Truckers have the choice of retrofitting their trailers or purchasing new ones that come with CARB-compliant engines.

“Another reason has been the necessity to trade out because reefers don’t last as long as dry vans or flatbeds,” Hammond said. “Dry vans can last 10 to 15 years, while a lot of reefer companies cycle them out in five to seven years.”

“We’re forecasting more reefer sales this year, while drys and flats will stay pretty similar to [last] year’s flat rate,” Hammond said.

Craig Bennett, senior vice president of sales and marketing for Utility Trailer Manufacturing Co., City of Industry, Calif., said his company has seen growth in both dry vans and reefers, but not in flatbeds.

“We’re seeing a little pickup in business, with the added depreciation benefits and with CARB-related activity, in both reefers and dry vans,” Bennett told TT. “We haven’t seen growth in flatbeds, which are still in the doldrums.”

He said that Utility was “forecasting an increase in sales of 10% to 15% this year over 2009, especially with freight tonnage coming back a little, and that’s helping.”

Bennett also said that Utility already has hired back some laid-off workers.

“Our growth forecasts are nothing to rejoice about, though,” Bennett said. He explained that the forecasts were made against the worst year that the company has had in 35 years and that it still has far more laid-off people than the company was able to bring back.

“The other thing that’s helping is that tractors are getting heavier — 500 to 800 pounds heavier in 2010 — while the 80,000-pound weight limit remains static,” Bennett said. “That’s helped push sales of our composite dry vans, which are quite a bit lighter than any other composite dry van in the market.”
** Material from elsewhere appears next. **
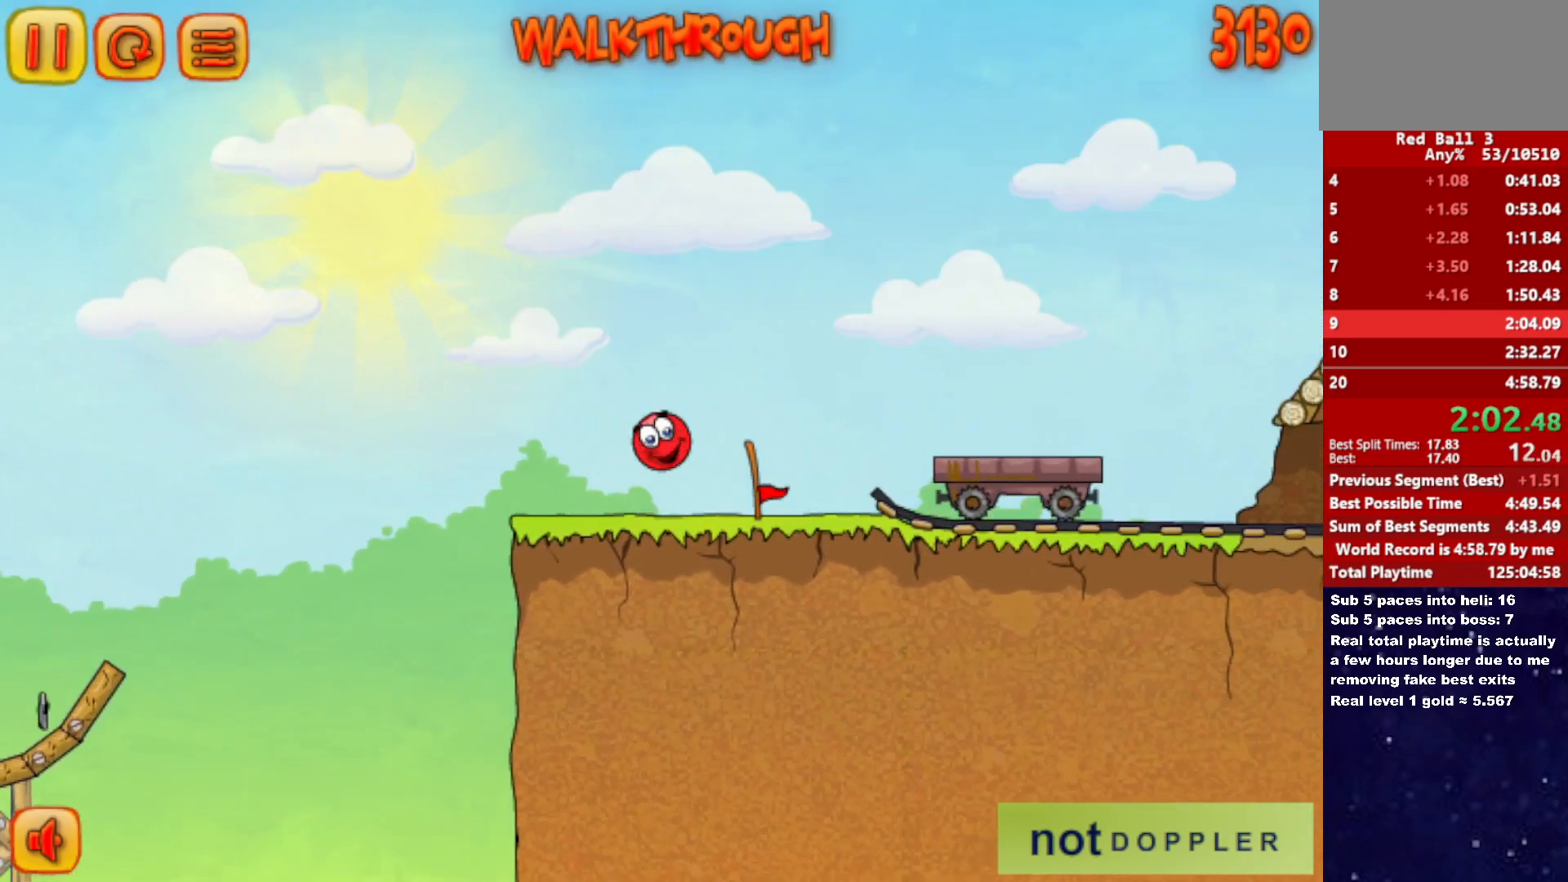
{"keys": ["right"], "events": [[267, "up", "down"], [467, "up", "up"]]}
Glenn Harney, chief operating officer of Hyundai Translead, San Diego, also has seen some improvement.

“Our backlog is maybe slightly better than a year ago, and though the order activity is about the same, our quoting activity has improved, so we are mildly optimistic,” Harney told TT.

“Overall, we were down about 50% in sales in 2009, compared to 2008,” Harney said, “though reefers were down only about 10%.” He said he expected all of Hyundai’s products to improve in 2010, except for intermodal chassis.

“We were down about 80% in intermodal chassis last year, primarily because North American producers can no longer compete on price with Chinese manufacturers,” Harney said.

Stephen Latin-Kasper, director of market data and research for the National Truck Equipment Association, Farmington Hills, Mich., was more pessimistic.

“Our data shows trailer production did decline slightly from October to November and remains down from November,” Latin-Kasper told TT.

“Trailer production is likely to ramp up in the first half of 2010, not because the industry is improving but solely because it’s not as bad as the first half of 2009,” he said. “We don’t expect to see a substantial increase in sales until the second half of 2010, or even until the first half of 2011.”